* **Document excerpt**:
Content starts

Cases considered: Karaha Bodas Company, L.L.C. v. Perusahaan Pertambangan Minyak Dan Gas Bumi Negara, 2010 ABQB 172 and Flock v. Beattie, 2010 ABQB 193

PDF version: Arbitration for the Quick and Final Resolution of Disputes? Hardly.

At first glance, these two cases have almost nothing in common. One concerns a multimillion dollar Indonesian geothermal energy project dispute. The other involves a matrimonial property dispute following a marriage breakdown in Alberta. What they have in common is that both of them are cautionary tales for arbitration – tales of slow, expensive processes that include numerous court applications. The dispute in the former case arose in 1998 and notice of arbitration was given that same year. The dispute in the latter case arose in 1999, and the parties agreed to arbitrate in 2002. Yet we have two 2010 court decisions arising out of those arbitrations. What went wrong?

Karaha Bodas Company, L.L.C. v. Perusahaan Pertambangan Minyak Dan Gas Bumi Negara

I have written about Karaha Bodas Company, L.L.C. v. Perusahaan Pertambangan Minyak Dan Gas Bumi Negara (KBC) before, in a post entitled Moot Case Continues to Wind its Way Through Alberta Courts, which is a comment on Karaha Bodas Company, L.L.C. v. Perusahaan Pertambangan Minyak Dan Gas Bumi Negara, 2007 ABQB 616. The facts are summarized in narrative form in my earlier post and in outline form in the five-page Schedule A to Justice Terrance D. Clackson’s 2010 decision. Nevertheless, a brief recounting is necessary in this post in order to substantiate my “slow, expensive process” point.

The KBC case has been litigated extensively since an award under the Arbitration Rules of the United Nations Commission on International Trade Law (UNCITRAL) was handed down in December 2000. That award found that Pertamina (an oil and gas company owned and controlled by the Republic of Indonesia) and PLN (the Indonesian state electric utility) had breached their agreements with KBC (a Cayman Islands limited liability company owned by American power companies and other investors) to explore and develop certain Indonesian geothermal energy sites and buy the electricity generated. The two state companies were required to pay more than US$261 million in total. The problem has been collecting the award. KBC sought to confirm and enforce the award in the United States, Hong Kong, Singapore, and Alberta and, as Justice Clackson put it (at para. 2), “the parties have been battling around the world.”

In these various jurisdictions and over the past ten years, Pertamina and PLN have been seeking to have the award and any court judgments based upon it set aside or annulled on the basis of fraud. The alleged fraud has been said to involve exaggerating geothermal potential, failing to disclose a political risk insurance policy, and covering up information that a prospective purchaser of KBC’s interest had discounted KBC’s estimates of the extent and nature of the resource. Fraud has to be alleged by Pertamina and PLN because enforcement of an award obtained by fraud is one of only seven defenses to the enforcement of foreign arbitral awards in Article V of the Convention on the Recognition and Enforcement of Foreign Arbitral Awards (the “New York Convention”), namely, that “recognition or enforcement of the award would be contrary to the public policy of the country where enforcement is sought” (Article V.2.(b)).

Content ends

* **Extracted entries**:

Content starts

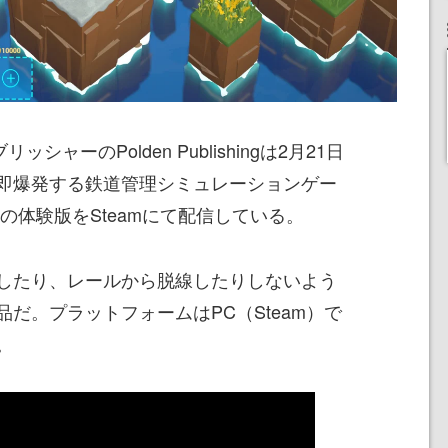
シャーのPolden Publishingは2月21日
即爆発する鉄道管理シミュレーションゲー
の体験版をSteamにて配信している。
したり、レールから脱線したりしないよう
だ。プラットフォームはPC（Steam）で
。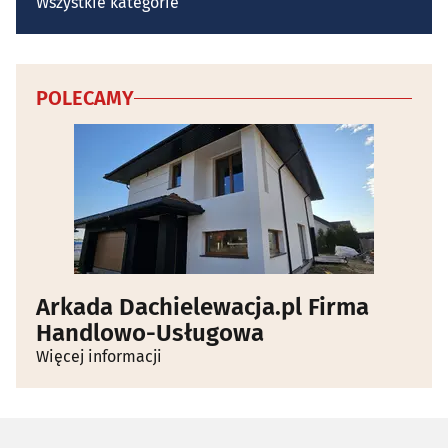
Wszystkie kategorie
POLECAMY
Arkada Dachielewacja.pl Firma
Handlowo-Usługowa
Więcej informacji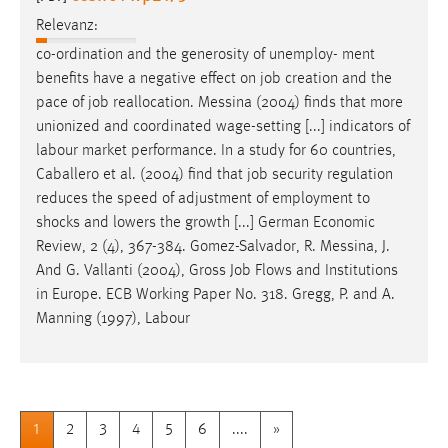
Relevanz:
co-ordination and the generosity of unemploy- ment
benefits have a negative effect on
job
creation and the
pace of
job
reallocation. Messina (2004) finds that more
unionized and coordinated wage-setting [...] indicators of
labour market performance. In a study for 60 countries,
Caballero et al. (2004) find that
job
security regulation
reduces the speed of adjustment of employment to
shocks and lowers the growth [...] German Economic
Review, 2 (4), 367-384. Gomez-Salvador, R. Messina, J.
And G. Vallanti (2004), Gross
Job
Flows and Institutions
in Europe. ECB Working Paper No. 318. Gregg, P. and A.
Manning (1997), Labour
1
2
3
4
5
6
....
»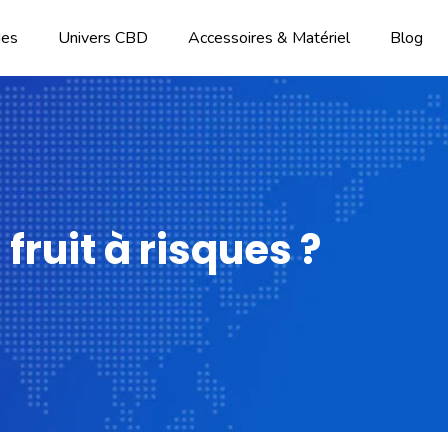
des
Univers CBD
Accessoires & Matériel
Blog
ruit à risques ?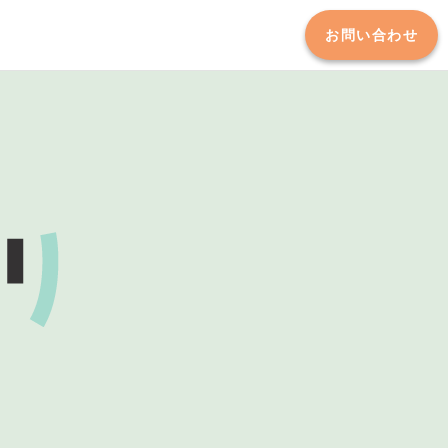
お問い合わせ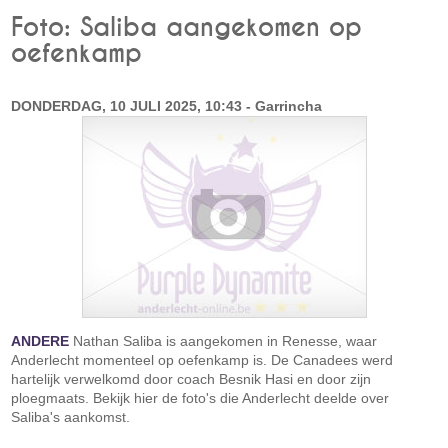
Foto: Saliba aangekomen op
oefenkamp
DONDERDAG, 10 JULI 2025, 10:43 - Garrincha
ANDERE
Nathan Saliba is aangekomen in Renesse, waar
Anderlecht momenteel op oefenkamp is. De Canadees werd
hartelijk verwelkomd door coach Besnik Hasi en door zijn
ploegmaats. Bekijk hier de foto's die Anderlecht deelde over
Saliba's aankomst.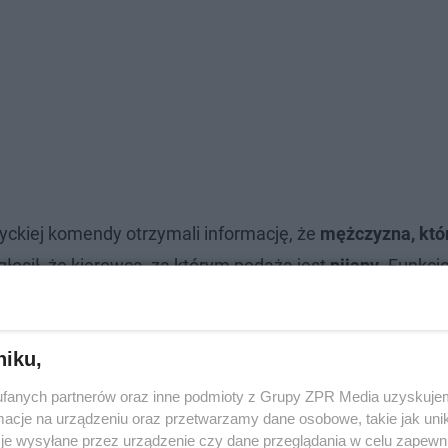
czyckiej komendy otrzymali informację, że
mężczyzna, któ
Zgłosił, że kierowca, za którym podąża jest
pijany
. Funkcj
ęczanach. Obok samochodu znajdowało się kilka osób.
niku,
zowskim Rynku właśnie się kończy
fanych partnerów oraz inne podmioty z Grupy ZPR Media uzyskujem
cje na urządzeniu oraz przetwarzamy dane osobowe, takie jak unika
je wysyłane przez urządzenie czy dane przeglądania w celu zapewn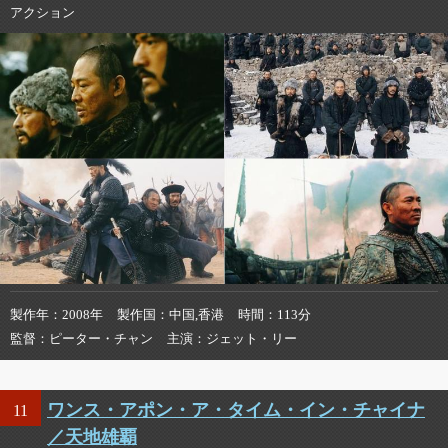
アクション
製作年
2008年
製作国
中国,香港
時間
113分
監督
ピーター・チャン
主演
ジェット・リー
ワンス・アポン・ア・タイム・イン・チャイナ
11
／天地雄覇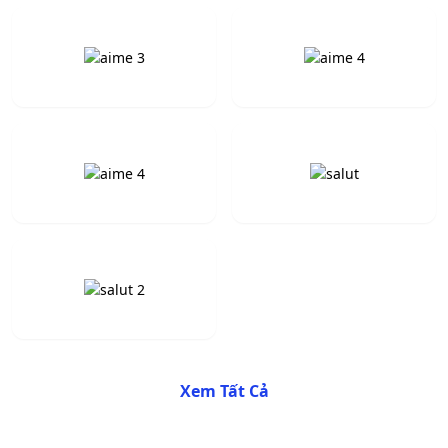
Xem Tất Cả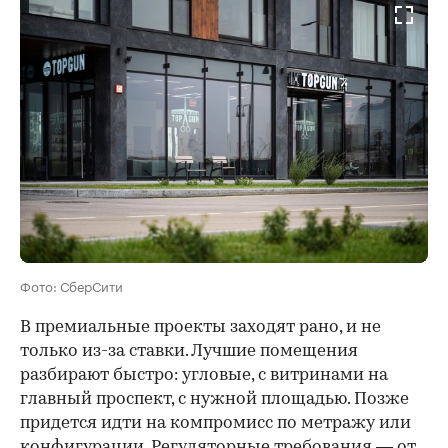
Фото: СберСити
В премиальные проекты заходят рано, и не
только из-за ставки. Лучшие помещения
разбирают быстро: угловые, с витринами на
главный проспект, с нужной площадью. Позже
придется идти на компромисс по метражу или
конфигурации. Регуляторные требования — от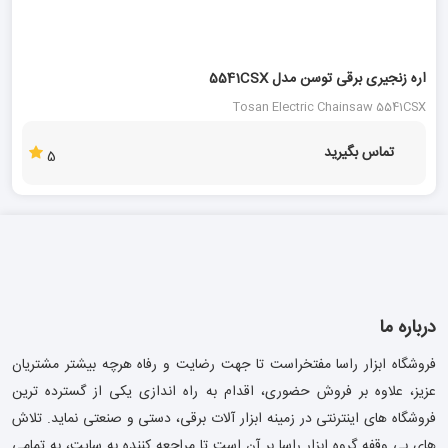
اره زنجیری برقی توسن مدل 5541CSX
Tosan Electric Chainsaw 5541CSX
تماس بگیرید
5
درباره ما
فروشگاه ابزار راسا مفتخراست تا جهت رضایت و رفاه هرچه بیشتر مشتریان
عزیز، علاوه بر فروش حضوری، اقدام به راه اندازی یکی از گسترده ترین
فروشگاه های اینترنتی در زمینه ابزار آلات برقی، دستی و صنعتی نماید. تلاش
های بی وقفه گروه ابزار راسا بر آن است تا مراجعه کننده به سایت، به تمامی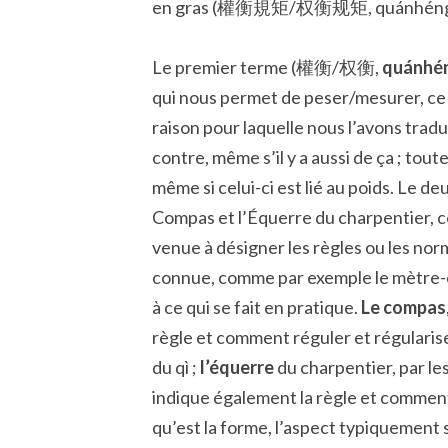
en gras (權衡規矩/权衡规矩, quánhéng g
Le premier terme (權衡/权衡,
quánhé
qui nous permet de peser/mesurer, ce
raison pour laquelle nous l’avons tradui
contre, même s’il y a aussi de ça ; toute
même si celui-ci est lié au poids. L
Compas et l’Équerre du charpentier, ce
venue à désigner les règles ou les no
connue, comme par exemple le mètre-
à ce qui se fait en pratique.
Le compas
règle et comment réguler et régulari
du qì ;
l’équerre
du charpentier, par le
indique également la règle et comment 
qu’est la forme, l’aspect typiquement 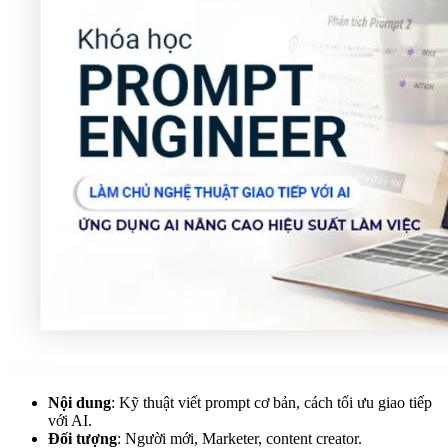
Nội dung
: Kỹ thuật viết prompt cơ bản, cách tối ưu giao tiếp
với AI.
Đối tượng
: Người mới, Marketer, content creator.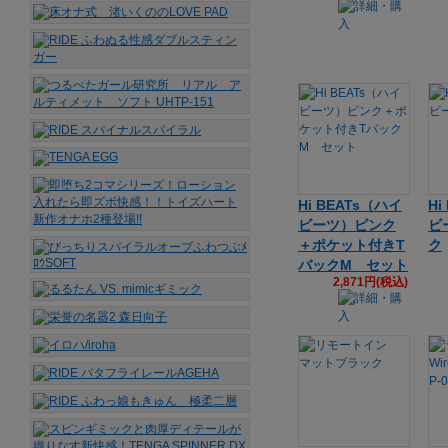
Hi BEATs（ハイ
Hi
ビーツ）ピンク
ビ
＋ポケット付きT
ク
バックM セット
2,871円(税込)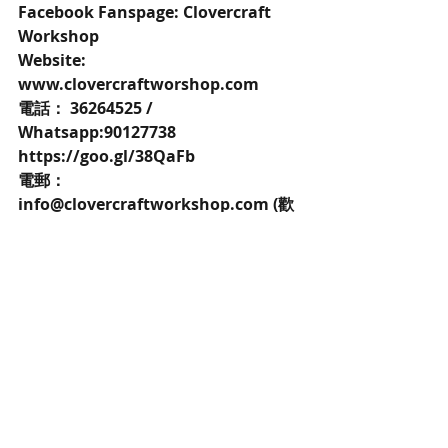
Facebook Fanspage: Clovercraft 
Workshop 
Website: 
www.clovercraftworshop.com 
電話： 36264525 / 
Whatsapp:90127738 
https://goo.gl/38QaFb 
電郵：
info@clovercraftworkshop.com (歡
迎whatapps/email/facebook inbox
預約查詢)
🌸不設補堂及課程退款。
🌸報名時電郵請寫上姓名、人數、上堂
日子及電話，我哋會於24小時內回覆轉
賬資料，多謝您嘅支持及參與。
✨歡迎隨時查詢訂購及課程（公司或私
人包堂）
👉🏻歡迎查詢課程時間表
https://goo.gl/Dcfe4b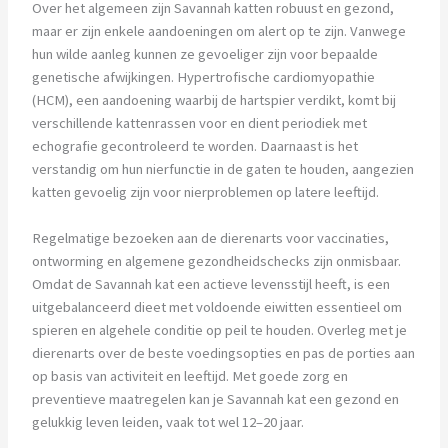
Over het algemeen zijn Savannah katten robuust en gezond,
maar er zijn enkele aandoeningen om alert op te zijn. Vanwege
hun wilde aanleg kunnen ze gevoeliger zijn voor bepaalde
genetische afwijkingen. Hypertrofische cardiomyopathie
(HCM), een aandoening waarbij de hartspier verdikt, komt bij
verschillende kattenrassen voor en dient periodiek met
echografie gecontroleerd te worden. Daarnaast is het
verstandig om hun nierfunctie in de gaten te houden, aangezien
katten gevoelig zijn voor nierproblemen op latere leeftijd.
Regelmatige bezoeken aan de dierenarts voor vaccinaties,
ontworming en algemene gezondheidschecks zijn onmisbaar.
Omdat de Savannah kat een actieve levensstijl heeft, is een
uitgebalanceerd dieet met voldoende eiwitten essentieel om
spieren en algehele conditie op peil te houden. Overleg met je
dierenarts over de beste voedingsopties en pas de porties aan
op basis van activiteit en leeftijd. Met goede zorg en
preventieve maatregelen kan je Savannah kat een gezond en
gelukkig leven leiden, vaak tot wel 12–20 jaar.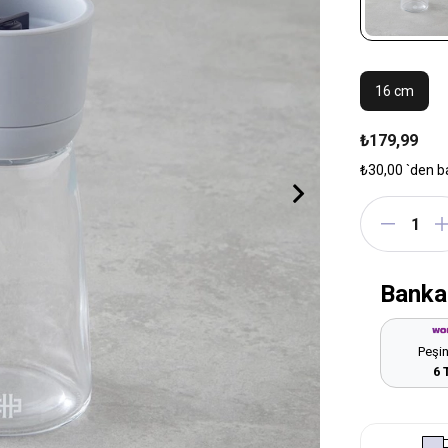
16 cm
₺179,99
₺30,00
`den b
Banka
Peşin
6 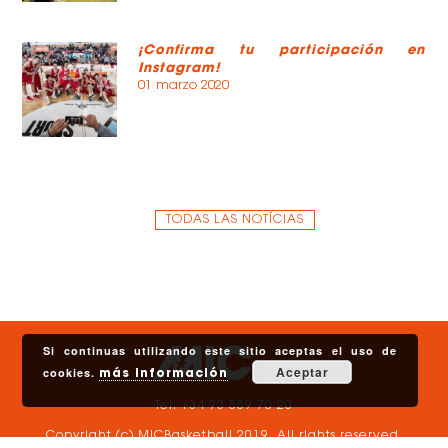
¡Confirma tu participación en
Instagram!
01 marzo 2020
TODAS LAS NOTÍCIAS
Si continuas utilizando este sitio aceptas el uso de
Aceptar
cookies.
más información
Tel. +34 93 589 70 20
Copyright (c) MICBasketball 2019. All rights reserved.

Content ends

* **Exercise instructions**:
1) Please write out the part of the arbitration commentary starting with "Cases considered: Karaha" and going on through "of Disputes? Hardly.".
2) Translate this sentence from the arbitration commentary into Spanish: "The problem has been collecting the award."

* **Solution set**:
1)
Cases considered: Karaha Bodas Company, L.L.C. v. Perusahaan Pertambangan Minyak Dan Gas Bumi Negara, 2010 ABQB 172 and Flock v. Beattie, 2010 ABQB 193

PDF version: Arbitration for the Quick and Final Resolution of Disputes? Hardly.

2) El problema ha sido cobrar el laudo.